No le ayudó mucho su Perico, todavía con el sueño puesto y sin tomar el reconstituyente café matinal. ¿Qué? preguntó ella… Pareces el río Guadalete… estás a punto de desbordarte… contestó el hijo de la gran y se fue a lavarse los dientes. Esas crueldades sólo las hacen los hombres de más de cincuenta años.

Renunció al pantalón de rayas. Eligió la falda marrón, la que le está holgadita. Es más modosita y camufla bien los desbordamientos del Guadalete. No le dijo nada. Sólo lo miró despectivamente mientras él, en camiseta blanca, hacía sus gorgoritos para que el aliento le oliera a hierbabuena… En el fondo hueles igual que el menudo, pensó para sus adentros.

Tomó medidas drásticas… de código rojo. Renunció al trozo de Roscón de Reyes que había sobrado de las fiestas… y eso que estaba relleno de trufa, una de sus perdiciones. Se tomó una raquítica Menta Poleo… y sin azúcar. Sabía pa sus muertos, pero eso debe ser lo que nuestro Señor califica como ayuno y sacrificio.

No fue lo mismo bajar las escaleras hasta la calle. Sabía que con el pantalón a rayas siempre le quedaba el consuelo, tras el esfuerzo, de que el frutero la miraba como si ella fuera medio melón de Cantalupe. La faldita marrón no daba esas alegrías.
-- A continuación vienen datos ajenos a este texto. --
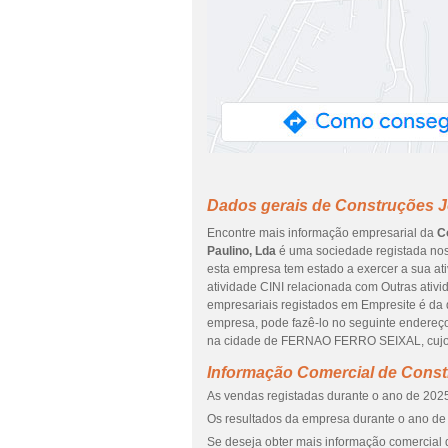
Dados gerais de Construções J
Encontre mais informação empresarial da
C
Paulino, Lda
é uma sociedade registada nos 
esta empresa tem estado a exercer a sua at
atividade CINI relacionada com Outras ativ
empresariais registados em Empresite é da da
empresa, pode fazê-lo no seguinte endere
na cidade de FERNAO FERRO SEIXAL, cujo 
Informação Comercial de Const
As vendas registadas durante o ano de 2025 
Os resultados da empresa durante o ano de 
Se deseja obter mais informação comercial 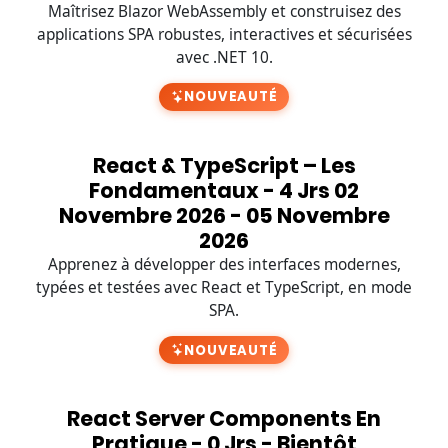
Maîtrisez Blazor WebAssembly et construisez des
applications SPA robustes, interactives et sécurisées
avec .NET 10.
NOUVEAUTÉ
React & TypeScript – Les
Fondamentaux - 4 Jrs 02
Novembre 2026 - 05 Novembre
2026
Apprenez à développer des interfaces modernes,
typées et testées avec React et TypeScript, en mode
SPA.
NOUVEAUTÉ
React Server Components En
Pratique - 0 Jrs - Bientôt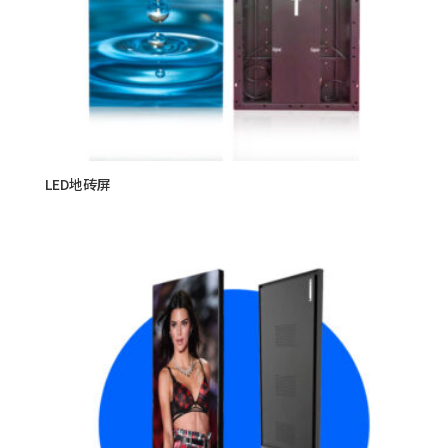
LED地砖屏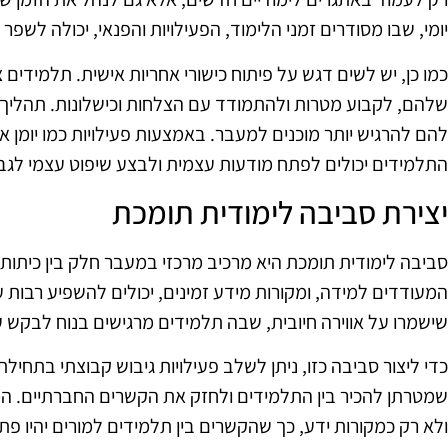
יומי, שבו מסודרים זמני הלימוד, הפעילויות והפנאי, יכולה לשפ
כמו כן, יש לשים דגש על פיתוח כישורי אחריות אישית. תלמידים
שלהם, לקבוע מטרות ולהתמודד עם הצלחות וכישלונות. תהליך ז
להם להרגיש יותר מוכנים למעבר. באמצעות פעילויות כמו יומן א
התלמידים יכולים לפתח מודעות עצמית ולבצע שיפוט עצמי לג
יצירת סביבה לימודית תומכת
סביבה לימודית תומכת היא מרכיב מרכזי במעבר חלק בין כיתות. 
המעודדים למידה, ומקורות מידע זמינים, יכולים להשפיע רבות
שישמרו על אווירה חיובית, שבה תלמידים מרגישים בנוח לבקש 
כדי ליצור סביבה כזו, ניתן לשלב פעילויות גיבוש קבוצתי בתחיל
שמטרתן להכיר בין התלמידים ולחזק את הקשרים החברתיים. המו
ולא רק כמקורות ידע, כך שהקשרים בין תלמידים למורים יהיו פתו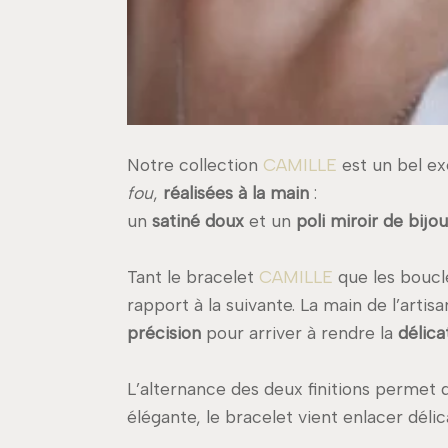
Notre collection
CAMILLE
est un bel e
fou
,
réalisées à la main
:
un
satiné doux
et un
poli miroir de bijou
Tant le bracelet
CAMILLE
que les boucle
rapport à la suivante. La main de l’artis
précision
pour arriver à rendre la
délica
L’alternance des deux finitions permet
élégante, le bracelet vient enlacer dél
Un año más, aquel siete de enero, volvió a sus pensamientos ponerse a régimen. Como si tuviera delante al diácono de la Catedral en confesión pasaron por su mente, de una vez, todos los pecados: la 22 tostaditas de paté de cabracho en El Faro, el día de la comida de las amigas de la chirigota, la fritá de papas del rabo de toro de la comida del trabajo, el postre que repitió en la comida de Año Nuevo, el cartucho de papas fritas… con todas las salsas… ponle todas, que se comió en la tienda nueva de la calle San Francisco cuando fue a comprarle a su madre los pendientes y la ensaimada con nata que cayó en un desayuno con risas con el malaje que le huele el aliento a hierbabuena.

Pensó en presentarse sin demora ante su nutricionista y decirle, así del tirón, sin buenos días ni ná… "Roberto he pecado". Pero cuando iba a mandarle un "uasá" para pedirle cita, de nuevo se planteó el dilema de todos los años, el dilema de la R. Tenía que elegir entre quitarse o ponerse la R. Un año más se la puso, pasó de ser coqueta y se tiró a la fuente croquetas.